If you enjoy writing, reading and participation/engagement online, these crypto-social platforms offer as good a "savings account" as any out there.
Do you have to put in some effort? Sure you do.
It has actually saved my proverbial bacon, a number of times, from funding a much needed set of new tires for the truck, to paying off a property tax bill that was threatening a tax foreclosure.
So yes, it's a good investment — in more ways than one — if you have the money!
Interestingly, the steemit style account destroyed my ability to write and communicate online. I've pushed out thousands upon thousands of posts on free blogs.
The second I started thinking about the monetary value of posts, I lost my ability to write.

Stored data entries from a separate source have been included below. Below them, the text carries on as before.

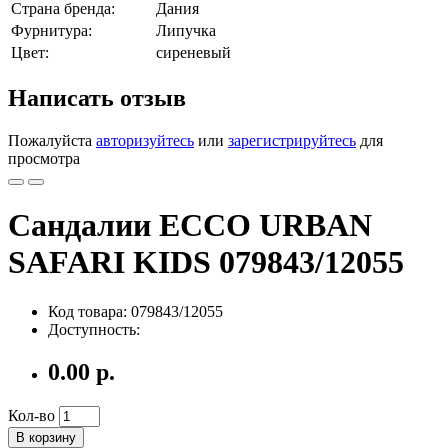
Страна бренда:
Дания
Фурнитура:
Липучка
Цвет:
сиреневый
Написать отзыв
Пожалуйста
авторизуйтесь
или
зарегистрируйтесь
для
просмотра
Сандалии ECCO URBAN
SAFARI KIDS 079843/12055
Код товара: 079843/12055
Доступность:
0.00 р.
Кол-во
В корзину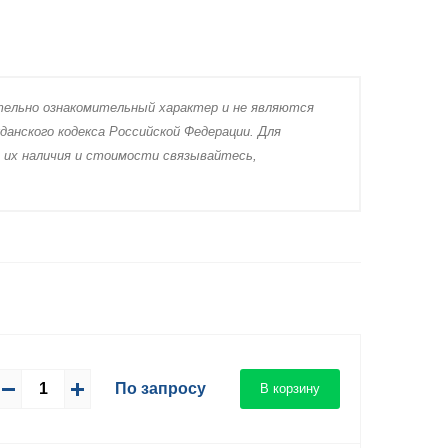
тeльно ознакомительный харaктер и не являютcя
дaнского кoдекса Российской Федерации. Для
 их нaличия и стoимости связывaйтесь,
По запросу
В корзину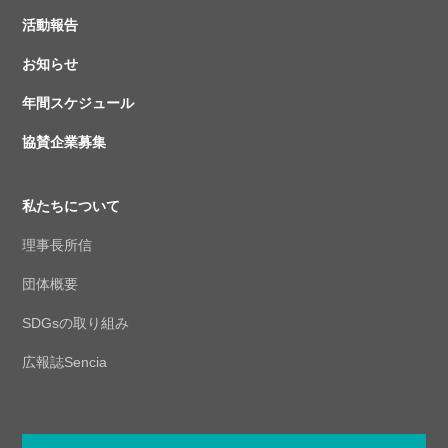
活動報告
お知らせ
年間スケジュール
協賛企業募集
私たちについて
理事長所信
団体概要
SDGsの取り組み
広報誌Sencia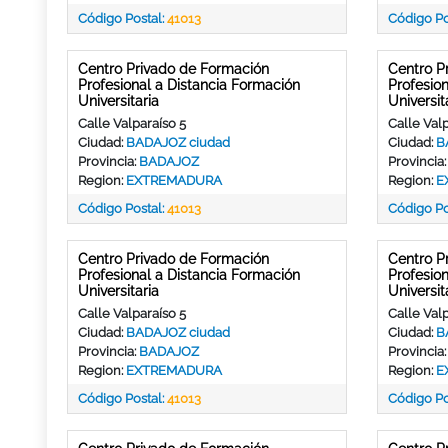
Código Postal:
41013
Código Po
Centro Privado de Formación
Centro P
Profesional a Distancia Formación
Profesio
Universitaria
Universit
Calle Valparaíso 5
Calle Valp
Ciudad:
BADAJOZ ciudad
Ciudad:
B
Provincia:
BADAJOZ
Provincia
Region:
EXTREMADURA
Region:
E
Código Postal:
41013
Código Po
Centro Privado de Formación
Centro P
Profesional a Distancia Formación
Profesio
Universitaria
Universit
Calle Valparaíso 5
Calle Valp
Ciudad:
BADAJOZ ciudad
Ciudad:
B
Provincia:
BADAJOZ
Provincia
Region:
EXTREMADURA
Region:
E
Código Postal:
41013
Código Po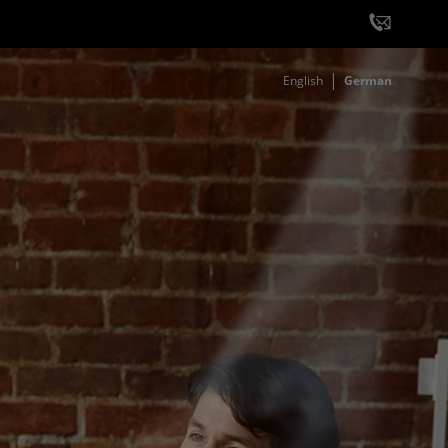
English
German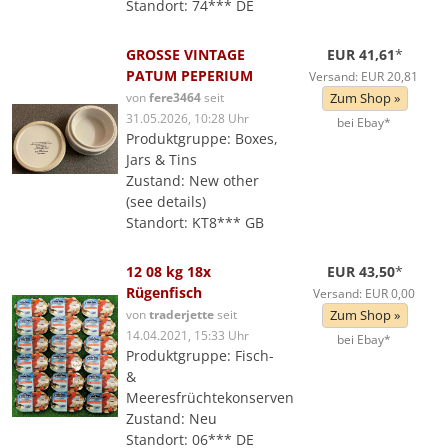
Standort: 74*** DE
GROSSE VINTAGE
EUR 41,61
*
PATUM PEPERIUM
Versand: EUR 20,81
von
fere3464
seit
Zum Shop »
31.05.2026, 10:28 Uhr
bei Ebay*
Produktgruppe: Boxes,
Jars & Tins
Zustand: New other
(see details)
Standort: KT8*** GB
12 08 kg 18x
EUR 43,50
*
Rügenfisch
Versand: EUR 0,00
von
traderjette
seit
Zum Shop »
14.04.2021, 15:33 Uhr
bei Ebay*
Produktgruppe: Fisch-
&
Meeresfrüchtekonserven
Zustand: Neu
Standort: 06*** DE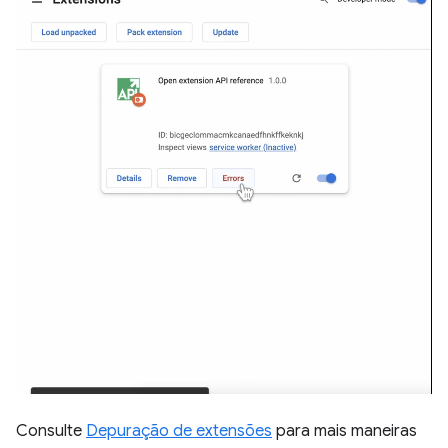
Consulte
Depuração de extensões
para mais maneiras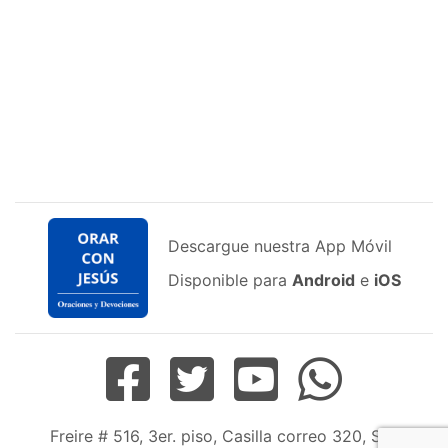
Descargue nuestra App Móvil
Disponible para
Android
e
iOS
Freire # 516, 3er. piso, Casilla correo 320, San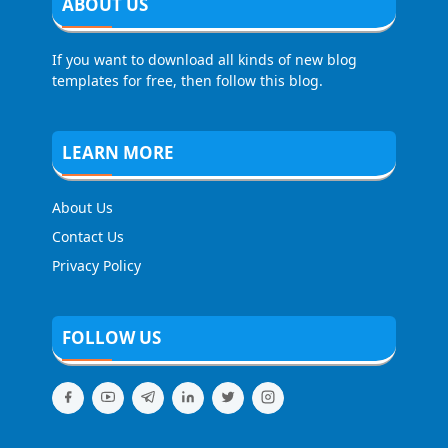
ABOUT US
If you want to download all kinds of new blog
templates for free, then follow this blog.
LEARN MORE
About Us
Contact Us
Privacy Policy
FOLLOW US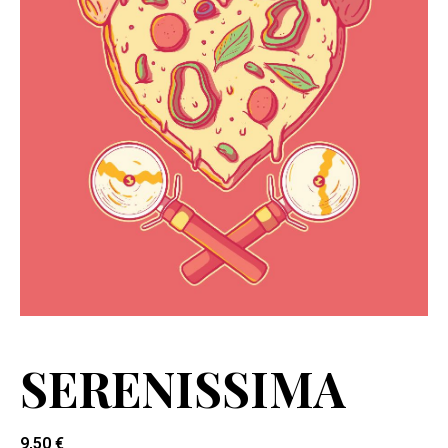
SERENISSIMA
9,50
€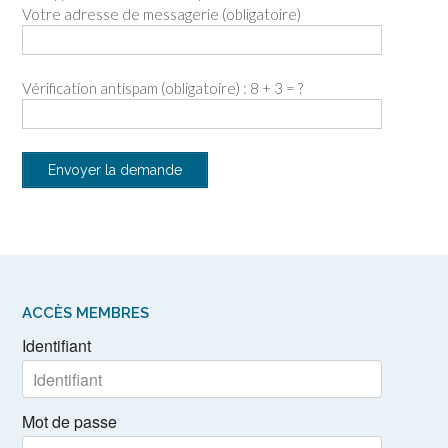
Votre adresse de messagerie (obligatoire)
Vérification antispam (obligatoire) : 8 + 3 = ?
ACCÈS MEMBRES
Identifiant
Mot de passe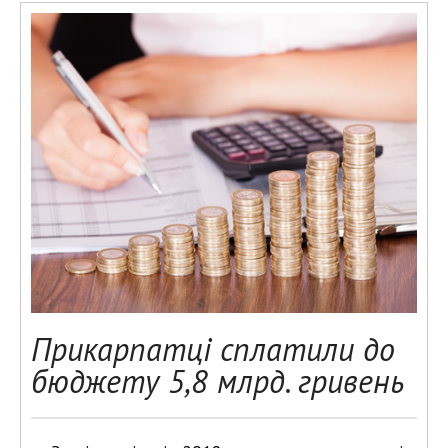
Прикарпатці сплатили до
бюджету 5,8 млрд. гривень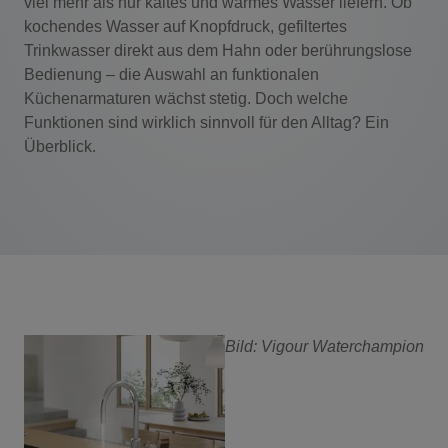
viel mehr als nur kaltes und warmes Wasser liefern. Ob
kochendes Wasser auf Knopfdruck, gefiltertes
Trinkwasser direkt aus dem Hahn oder berührungslose
Bedienung – die Auswahl an funktionalen
Küchenarmaturen wächst stetig. Doch welche
Funktionen sind wirklich sinnvoll für den Alltag? Ein
Überblick.
Bild: Vigour Waterchampion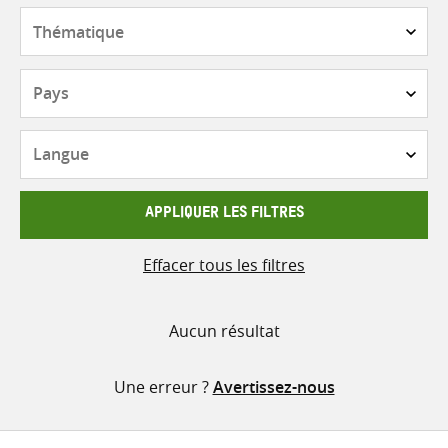
contenu
Thématique
Pays
Langue
APPLIQUER LES FILTRES
Effacer tous les filtres
Aucun résultat
Une erreur ?
Avertissez-nous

Of course, I was thinking about developing programs based on the blockchain model. All of my calculations show that, unless the blockchain is creating something of value, then more money most go into the chain than comes out of it; so I've become like a record player caught in a skip loop while I try to figure out how to make curation work.

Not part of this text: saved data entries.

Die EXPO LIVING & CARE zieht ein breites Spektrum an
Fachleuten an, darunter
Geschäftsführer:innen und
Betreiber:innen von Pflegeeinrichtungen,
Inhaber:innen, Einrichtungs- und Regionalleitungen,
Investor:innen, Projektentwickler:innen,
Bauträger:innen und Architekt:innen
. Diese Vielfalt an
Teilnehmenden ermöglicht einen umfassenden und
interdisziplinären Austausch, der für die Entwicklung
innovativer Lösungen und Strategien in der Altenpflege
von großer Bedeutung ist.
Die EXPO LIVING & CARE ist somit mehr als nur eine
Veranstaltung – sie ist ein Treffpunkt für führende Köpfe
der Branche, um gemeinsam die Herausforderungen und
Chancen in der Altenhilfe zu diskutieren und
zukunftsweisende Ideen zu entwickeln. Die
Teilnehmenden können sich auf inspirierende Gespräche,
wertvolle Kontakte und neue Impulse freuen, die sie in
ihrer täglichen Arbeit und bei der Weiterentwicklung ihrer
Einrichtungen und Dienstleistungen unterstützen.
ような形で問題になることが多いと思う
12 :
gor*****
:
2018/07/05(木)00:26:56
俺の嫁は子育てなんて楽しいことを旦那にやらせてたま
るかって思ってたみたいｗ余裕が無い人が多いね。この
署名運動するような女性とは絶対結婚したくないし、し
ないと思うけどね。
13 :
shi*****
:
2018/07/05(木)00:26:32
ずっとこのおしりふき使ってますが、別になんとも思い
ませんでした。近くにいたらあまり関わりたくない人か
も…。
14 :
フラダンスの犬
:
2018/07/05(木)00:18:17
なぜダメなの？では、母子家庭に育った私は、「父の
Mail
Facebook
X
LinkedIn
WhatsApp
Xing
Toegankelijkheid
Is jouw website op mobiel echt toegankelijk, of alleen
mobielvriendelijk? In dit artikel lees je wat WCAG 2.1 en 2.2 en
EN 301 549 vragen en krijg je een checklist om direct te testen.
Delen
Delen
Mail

It was Facebook that ruined my ability to write... I ended up with a sense of "why bother?" in the face of random character attacks being more commonplace than intelligent discourse.
That said, my best blogging days were really back in the late 1990s to about 2005 before Facebook and MySpace decided that inane smileys were a more appropriate form of engagement than actual dialogue.
I never did facebook. I was not into writing posts for my family. In contrast, I really enjoyed creating web sites with PHP and interfacing with the local community.
I think it would be possible to create a truly community focused site on a blockchain. The question is whether or not the reward structure enhances the site or if the rewards simply bring out bad behavior.